Mange tes morts

Mange tes morts
De Jean-Charles Hue (Fr, 1h34) avec Jason François, Michaël Dauber, Frédéric Dorkel...

Après "La BM du Seigneur", Jean-Charles Hue se replonge dans la communauté gitane, mais transcende son docu-fiction en l’emmenant en douceur vers le meilleur des polars, réinventant sans tapage une forme de mythologie populaire bien française. Christophe Chabert

Ils vivent dans des caravanes sur des terrains vagues, parlent un argot bien à eux, possèdent leurs propres rites et leur propre code d’honneur : bienvenue dans la communauté des gens du voyage qu’on appellera, foin de périphrases, les gitans. Et bienvenue dans la famille Dorkel où le fils, Jason, s’apprête à faire son baptême chrétien ; mais quand son frangin revient après quelques années passées au placard, le jeune garçon est écartelé entre suivre son (mauvais) exemple et se conformer aux préceptes religieux qu’on lui inculque.
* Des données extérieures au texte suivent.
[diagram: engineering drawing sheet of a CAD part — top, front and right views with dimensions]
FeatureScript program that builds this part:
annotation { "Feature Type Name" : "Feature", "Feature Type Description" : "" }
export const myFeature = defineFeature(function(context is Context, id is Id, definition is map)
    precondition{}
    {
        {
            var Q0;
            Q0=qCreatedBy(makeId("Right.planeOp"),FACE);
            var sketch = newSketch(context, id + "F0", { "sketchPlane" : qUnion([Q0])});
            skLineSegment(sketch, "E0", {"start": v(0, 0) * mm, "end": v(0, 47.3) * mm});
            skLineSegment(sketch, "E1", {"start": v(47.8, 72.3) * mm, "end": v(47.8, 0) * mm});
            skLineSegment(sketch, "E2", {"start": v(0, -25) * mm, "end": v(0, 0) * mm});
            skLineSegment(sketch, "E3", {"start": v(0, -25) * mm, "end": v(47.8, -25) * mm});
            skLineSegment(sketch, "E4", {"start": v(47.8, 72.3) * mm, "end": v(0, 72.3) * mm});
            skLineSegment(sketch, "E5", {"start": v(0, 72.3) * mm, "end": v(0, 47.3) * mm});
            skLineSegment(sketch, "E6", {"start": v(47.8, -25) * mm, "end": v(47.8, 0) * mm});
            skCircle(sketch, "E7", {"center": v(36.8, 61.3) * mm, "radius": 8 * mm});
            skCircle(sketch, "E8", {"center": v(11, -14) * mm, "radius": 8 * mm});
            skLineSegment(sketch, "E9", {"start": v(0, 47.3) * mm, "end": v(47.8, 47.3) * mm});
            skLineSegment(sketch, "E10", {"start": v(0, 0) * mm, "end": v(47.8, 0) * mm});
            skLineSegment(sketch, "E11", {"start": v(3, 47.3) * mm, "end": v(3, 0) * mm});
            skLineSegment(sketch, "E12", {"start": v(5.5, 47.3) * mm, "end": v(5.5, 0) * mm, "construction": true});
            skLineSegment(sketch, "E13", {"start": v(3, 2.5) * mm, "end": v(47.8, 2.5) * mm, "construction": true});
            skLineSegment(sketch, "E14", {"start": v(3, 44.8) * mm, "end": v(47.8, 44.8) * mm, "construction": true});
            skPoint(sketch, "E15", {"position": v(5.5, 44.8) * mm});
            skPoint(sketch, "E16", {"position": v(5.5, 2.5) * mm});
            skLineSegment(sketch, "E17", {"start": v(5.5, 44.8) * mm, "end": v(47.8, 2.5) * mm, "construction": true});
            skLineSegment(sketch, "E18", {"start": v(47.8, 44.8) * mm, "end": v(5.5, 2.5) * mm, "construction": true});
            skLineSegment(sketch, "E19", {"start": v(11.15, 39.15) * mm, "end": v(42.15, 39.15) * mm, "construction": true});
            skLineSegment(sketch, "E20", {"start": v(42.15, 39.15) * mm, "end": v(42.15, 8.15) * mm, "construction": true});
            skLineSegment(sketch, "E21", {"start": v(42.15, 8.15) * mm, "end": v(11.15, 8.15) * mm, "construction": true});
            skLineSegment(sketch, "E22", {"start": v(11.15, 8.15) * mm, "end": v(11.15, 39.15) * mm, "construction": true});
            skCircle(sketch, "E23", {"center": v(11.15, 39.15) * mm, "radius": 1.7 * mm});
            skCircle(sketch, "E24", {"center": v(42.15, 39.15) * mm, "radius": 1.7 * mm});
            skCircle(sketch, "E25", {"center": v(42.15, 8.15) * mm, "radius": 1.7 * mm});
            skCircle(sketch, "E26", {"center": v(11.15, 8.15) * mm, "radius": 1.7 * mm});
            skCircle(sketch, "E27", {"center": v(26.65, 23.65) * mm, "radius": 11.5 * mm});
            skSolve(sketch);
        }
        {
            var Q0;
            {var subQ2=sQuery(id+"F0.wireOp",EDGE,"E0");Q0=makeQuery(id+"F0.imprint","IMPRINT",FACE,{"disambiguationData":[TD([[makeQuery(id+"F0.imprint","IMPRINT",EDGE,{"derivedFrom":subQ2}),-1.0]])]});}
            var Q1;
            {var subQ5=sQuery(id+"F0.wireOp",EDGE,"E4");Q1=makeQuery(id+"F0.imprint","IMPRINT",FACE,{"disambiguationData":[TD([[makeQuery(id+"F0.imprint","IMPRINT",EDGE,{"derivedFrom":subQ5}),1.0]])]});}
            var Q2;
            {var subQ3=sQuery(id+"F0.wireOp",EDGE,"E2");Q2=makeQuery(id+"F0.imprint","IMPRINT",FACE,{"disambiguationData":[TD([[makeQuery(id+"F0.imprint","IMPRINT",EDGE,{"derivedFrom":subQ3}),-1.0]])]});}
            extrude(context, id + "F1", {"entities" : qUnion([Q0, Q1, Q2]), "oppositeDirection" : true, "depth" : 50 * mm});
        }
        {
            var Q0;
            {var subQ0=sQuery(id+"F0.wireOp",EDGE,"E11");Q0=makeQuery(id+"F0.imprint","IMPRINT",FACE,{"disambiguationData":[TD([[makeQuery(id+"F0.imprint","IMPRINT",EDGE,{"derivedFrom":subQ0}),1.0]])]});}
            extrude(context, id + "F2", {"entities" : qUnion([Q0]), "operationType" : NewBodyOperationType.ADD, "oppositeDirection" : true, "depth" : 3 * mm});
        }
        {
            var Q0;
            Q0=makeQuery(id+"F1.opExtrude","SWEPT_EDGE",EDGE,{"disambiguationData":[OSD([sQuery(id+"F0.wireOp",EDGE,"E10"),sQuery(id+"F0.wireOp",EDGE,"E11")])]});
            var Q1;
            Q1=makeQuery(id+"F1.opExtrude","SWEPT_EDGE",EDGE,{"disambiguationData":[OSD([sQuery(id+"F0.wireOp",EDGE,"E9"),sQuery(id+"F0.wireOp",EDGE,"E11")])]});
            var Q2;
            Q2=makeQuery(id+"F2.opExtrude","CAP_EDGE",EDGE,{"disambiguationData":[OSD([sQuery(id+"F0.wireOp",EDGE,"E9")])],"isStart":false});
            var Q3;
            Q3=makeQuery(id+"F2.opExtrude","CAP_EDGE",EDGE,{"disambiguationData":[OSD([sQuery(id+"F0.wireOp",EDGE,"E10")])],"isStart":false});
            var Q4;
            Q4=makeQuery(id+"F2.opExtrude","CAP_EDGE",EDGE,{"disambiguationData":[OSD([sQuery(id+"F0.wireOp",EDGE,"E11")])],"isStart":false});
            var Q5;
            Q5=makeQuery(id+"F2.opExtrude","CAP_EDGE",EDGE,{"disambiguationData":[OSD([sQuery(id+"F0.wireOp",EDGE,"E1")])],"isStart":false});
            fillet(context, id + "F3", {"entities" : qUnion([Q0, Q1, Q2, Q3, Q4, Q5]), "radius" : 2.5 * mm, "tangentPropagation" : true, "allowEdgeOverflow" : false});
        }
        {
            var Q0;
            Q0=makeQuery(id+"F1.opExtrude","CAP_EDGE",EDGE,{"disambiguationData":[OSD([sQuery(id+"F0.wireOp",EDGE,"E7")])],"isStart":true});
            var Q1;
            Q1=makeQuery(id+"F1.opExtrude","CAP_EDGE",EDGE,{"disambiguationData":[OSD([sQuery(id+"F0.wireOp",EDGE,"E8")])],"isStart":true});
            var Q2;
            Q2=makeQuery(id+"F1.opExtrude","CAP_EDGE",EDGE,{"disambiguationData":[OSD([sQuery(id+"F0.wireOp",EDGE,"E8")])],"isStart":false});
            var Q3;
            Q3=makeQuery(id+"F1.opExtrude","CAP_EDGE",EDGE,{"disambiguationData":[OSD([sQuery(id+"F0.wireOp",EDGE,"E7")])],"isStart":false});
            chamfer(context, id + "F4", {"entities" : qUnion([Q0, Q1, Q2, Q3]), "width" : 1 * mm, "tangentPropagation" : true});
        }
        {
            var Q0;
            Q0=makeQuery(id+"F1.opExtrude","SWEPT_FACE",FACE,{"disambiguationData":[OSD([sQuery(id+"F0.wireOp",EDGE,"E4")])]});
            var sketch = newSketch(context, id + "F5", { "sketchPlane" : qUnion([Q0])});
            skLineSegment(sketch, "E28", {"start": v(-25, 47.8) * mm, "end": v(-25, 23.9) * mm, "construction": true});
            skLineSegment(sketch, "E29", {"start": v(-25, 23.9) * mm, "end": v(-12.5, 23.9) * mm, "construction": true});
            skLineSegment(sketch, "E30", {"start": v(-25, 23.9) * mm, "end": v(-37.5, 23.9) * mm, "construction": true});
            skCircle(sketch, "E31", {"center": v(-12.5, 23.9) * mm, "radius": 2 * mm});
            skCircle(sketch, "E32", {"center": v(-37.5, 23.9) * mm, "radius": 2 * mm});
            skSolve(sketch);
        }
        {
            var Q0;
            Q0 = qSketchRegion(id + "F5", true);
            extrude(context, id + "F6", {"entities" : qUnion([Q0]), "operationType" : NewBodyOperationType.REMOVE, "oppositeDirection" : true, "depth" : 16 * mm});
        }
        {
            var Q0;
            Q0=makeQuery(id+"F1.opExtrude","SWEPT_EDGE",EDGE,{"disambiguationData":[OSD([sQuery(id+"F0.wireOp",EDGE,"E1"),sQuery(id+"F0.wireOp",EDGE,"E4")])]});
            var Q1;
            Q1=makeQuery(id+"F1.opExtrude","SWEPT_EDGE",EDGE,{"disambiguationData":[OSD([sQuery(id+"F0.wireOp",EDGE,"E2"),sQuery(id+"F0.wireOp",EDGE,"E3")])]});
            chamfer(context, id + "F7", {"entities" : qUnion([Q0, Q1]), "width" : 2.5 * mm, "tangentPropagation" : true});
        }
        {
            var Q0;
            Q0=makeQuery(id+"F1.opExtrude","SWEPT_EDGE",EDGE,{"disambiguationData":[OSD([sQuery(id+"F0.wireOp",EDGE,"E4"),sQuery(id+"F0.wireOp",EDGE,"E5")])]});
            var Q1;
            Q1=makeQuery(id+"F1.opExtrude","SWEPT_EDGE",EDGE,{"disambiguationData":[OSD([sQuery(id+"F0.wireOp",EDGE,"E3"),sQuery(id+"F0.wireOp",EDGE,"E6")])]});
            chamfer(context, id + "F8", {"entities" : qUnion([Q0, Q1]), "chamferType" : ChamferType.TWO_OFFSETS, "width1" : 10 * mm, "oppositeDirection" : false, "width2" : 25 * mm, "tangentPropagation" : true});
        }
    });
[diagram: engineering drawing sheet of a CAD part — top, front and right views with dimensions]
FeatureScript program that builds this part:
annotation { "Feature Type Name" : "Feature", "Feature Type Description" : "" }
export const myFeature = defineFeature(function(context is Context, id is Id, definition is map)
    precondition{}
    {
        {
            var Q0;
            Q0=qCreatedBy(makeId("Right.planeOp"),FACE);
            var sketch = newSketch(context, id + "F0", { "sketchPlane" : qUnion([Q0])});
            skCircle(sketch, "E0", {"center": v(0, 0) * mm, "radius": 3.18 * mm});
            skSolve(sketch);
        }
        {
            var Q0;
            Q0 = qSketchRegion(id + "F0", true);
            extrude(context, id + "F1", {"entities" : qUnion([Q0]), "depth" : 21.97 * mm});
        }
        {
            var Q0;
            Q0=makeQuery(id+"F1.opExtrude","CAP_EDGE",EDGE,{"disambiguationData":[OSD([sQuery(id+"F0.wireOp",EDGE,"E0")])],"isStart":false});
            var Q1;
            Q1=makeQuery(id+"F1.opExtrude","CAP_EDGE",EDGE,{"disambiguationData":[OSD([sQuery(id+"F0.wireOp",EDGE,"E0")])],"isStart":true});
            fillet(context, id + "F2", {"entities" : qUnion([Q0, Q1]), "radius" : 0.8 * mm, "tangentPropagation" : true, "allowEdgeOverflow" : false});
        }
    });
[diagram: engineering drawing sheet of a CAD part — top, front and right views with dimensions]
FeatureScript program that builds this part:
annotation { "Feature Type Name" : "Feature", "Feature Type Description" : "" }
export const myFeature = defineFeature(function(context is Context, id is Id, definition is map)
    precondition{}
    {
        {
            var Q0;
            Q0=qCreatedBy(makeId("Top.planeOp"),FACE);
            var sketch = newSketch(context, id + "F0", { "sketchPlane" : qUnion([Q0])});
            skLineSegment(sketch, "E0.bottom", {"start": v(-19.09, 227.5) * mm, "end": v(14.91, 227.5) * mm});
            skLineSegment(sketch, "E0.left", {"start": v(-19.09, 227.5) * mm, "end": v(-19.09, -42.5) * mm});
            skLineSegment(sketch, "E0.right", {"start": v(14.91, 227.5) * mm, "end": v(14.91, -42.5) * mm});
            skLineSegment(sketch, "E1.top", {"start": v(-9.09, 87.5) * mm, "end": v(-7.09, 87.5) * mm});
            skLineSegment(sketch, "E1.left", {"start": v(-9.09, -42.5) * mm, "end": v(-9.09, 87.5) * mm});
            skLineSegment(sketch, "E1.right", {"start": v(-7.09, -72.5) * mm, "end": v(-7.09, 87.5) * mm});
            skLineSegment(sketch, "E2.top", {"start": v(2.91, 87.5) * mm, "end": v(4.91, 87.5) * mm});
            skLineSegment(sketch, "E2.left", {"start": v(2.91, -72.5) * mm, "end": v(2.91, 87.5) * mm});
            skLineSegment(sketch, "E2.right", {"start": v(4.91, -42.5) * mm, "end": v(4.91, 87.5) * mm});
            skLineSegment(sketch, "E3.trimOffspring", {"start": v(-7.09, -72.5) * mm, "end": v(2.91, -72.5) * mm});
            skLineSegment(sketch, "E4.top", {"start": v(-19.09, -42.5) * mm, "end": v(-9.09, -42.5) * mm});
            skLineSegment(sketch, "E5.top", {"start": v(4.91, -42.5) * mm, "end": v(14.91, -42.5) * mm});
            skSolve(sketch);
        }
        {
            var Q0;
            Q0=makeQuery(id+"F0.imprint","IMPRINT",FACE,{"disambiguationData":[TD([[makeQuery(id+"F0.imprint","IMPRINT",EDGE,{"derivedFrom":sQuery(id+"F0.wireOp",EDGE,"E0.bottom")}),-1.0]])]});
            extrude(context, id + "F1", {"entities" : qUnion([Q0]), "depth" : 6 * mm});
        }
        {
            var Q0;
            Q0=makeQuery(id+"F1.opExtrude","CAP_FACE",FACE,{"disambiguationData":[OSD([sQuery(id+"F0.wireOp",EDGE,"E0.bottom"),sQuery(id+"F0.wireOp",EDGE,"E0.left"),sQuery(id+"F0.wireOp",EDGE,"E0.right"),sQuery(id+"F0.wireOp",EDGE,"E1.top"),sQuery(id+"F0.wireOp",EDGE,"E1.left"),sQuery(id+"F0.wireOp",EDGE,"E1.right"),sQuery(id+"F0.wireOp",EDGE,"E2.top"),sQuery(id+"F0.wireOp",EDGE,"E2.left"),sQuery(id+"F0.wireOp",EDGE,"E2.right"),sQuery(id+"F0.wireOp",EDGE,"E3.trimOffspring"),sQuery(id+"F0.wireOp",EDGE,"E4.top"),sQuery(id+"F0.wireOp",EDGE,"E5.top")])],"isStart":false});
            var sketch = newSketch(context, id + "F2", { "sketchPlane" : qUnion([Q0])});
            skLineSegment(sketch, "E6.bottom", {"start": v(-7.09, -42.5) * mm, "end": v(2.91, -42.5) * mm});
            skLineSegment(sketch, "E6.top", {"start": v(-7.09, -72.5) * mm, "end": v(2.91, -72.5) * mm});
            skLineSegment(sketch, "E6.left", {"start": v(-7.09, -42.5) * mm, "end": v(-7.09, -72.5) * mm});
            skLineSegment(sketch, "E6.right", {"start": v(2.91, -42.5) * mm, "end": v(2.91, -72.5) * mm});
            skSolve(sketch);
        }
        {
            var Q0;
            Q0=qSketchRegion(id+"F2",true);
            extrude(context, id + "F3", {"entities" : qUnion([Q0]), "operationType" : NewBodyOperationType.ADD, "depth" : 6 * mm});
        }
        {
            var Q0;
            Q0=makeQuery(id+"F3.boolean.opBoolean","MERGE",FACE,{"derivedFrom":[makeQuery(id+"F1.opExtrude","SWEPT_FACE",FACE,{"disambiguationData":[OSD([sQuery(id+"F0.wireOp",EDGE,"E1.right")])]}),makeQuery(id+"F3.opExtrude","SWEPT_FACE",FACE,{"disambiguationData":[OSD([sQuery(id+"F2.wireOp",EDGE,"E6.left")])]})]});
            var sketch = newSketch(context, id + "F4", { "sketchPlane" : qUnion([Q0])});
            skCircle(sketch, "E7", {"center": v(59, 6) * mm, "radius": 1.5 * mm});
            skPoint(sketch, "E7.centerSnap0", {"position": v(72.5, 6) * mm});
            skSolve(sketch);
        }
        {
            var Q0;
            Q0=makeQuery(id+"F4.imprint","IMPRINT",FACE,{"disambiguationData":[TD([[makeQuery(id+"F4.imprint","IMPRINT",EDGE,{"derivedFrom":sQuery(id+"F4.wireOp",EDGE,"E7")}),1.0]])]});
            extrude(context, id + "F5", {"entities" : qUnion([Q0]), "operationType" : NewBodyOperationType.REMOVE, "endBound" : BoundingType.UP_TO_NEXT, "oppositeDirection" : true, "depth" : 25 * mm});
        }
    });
Mange tes morts (tu ne diras point) dit le titre intégral de ce nouveau film de Jean-Charles Hue, repéré grâce à une première incursion en terre gitane avec La BM du Seigneur. D’un côté l’insulte suprême, de l’autre le pastiche du commandement chrétien ; soit quelque part entre le trivial et le sublime, mais aussi entre le réel et son commentaire par la fiction. On pense d’abord bien connaître le protocole avec lequel Hue filme ses personnages : au plus près de ce qu’ils sont, de leur langage, de leurs corps massifs, tatoués, burinés ; mais aussi avec suffisamment de mise en scène pour faire comprendre que ce sont les héros d’un film qui suit des canons scénaristiques établis. Ce protocole, c’était récemment celui de Party Girl ; ici aussi, la dimension pittoresque d’un environnement dont tout atteste la vérité produit une vraie sidération, la sensation d’entrer dans un territoire inexploré et excitant.

Gitan qu’il y aura des hommes…

Mange tes morts, cependant, ne s’en tient pas à ce naturalisme-là et, avec une force tranquille, laisse peu à peu la fiction prendre le dessus sur la réalité. Le film glisse lentement, au gré de la dérive nocturne de ses personnages partis pour aller voler une cargaison de cuivre, dans le polar. La tension monte jusqu’au casse proprement dit, où Hue brusque alors son dispositif, stylisant ses plans – la caméra, jusqu’ici à l’épaule et chevillée au point de vue du groupe, se lance dans des travellings fluides sublimés par un usage efficace du montage alterné.

Surtout, ce que le cinéaste avait réussi à installer – la crédibilité du milieu gitan – se charge d’une force mythologique qui évoque à la fois les polars populaires d’antan, mais aussi le réalisme nocturne et numérique d’un Michael Mann. Hue en remontre en tout cas à tous les Olivier Marchal et Fred Cavayé par un appétit de cinéma dément et surtout, affranchi de la moindre tentation télévisuelle. Un tour de force.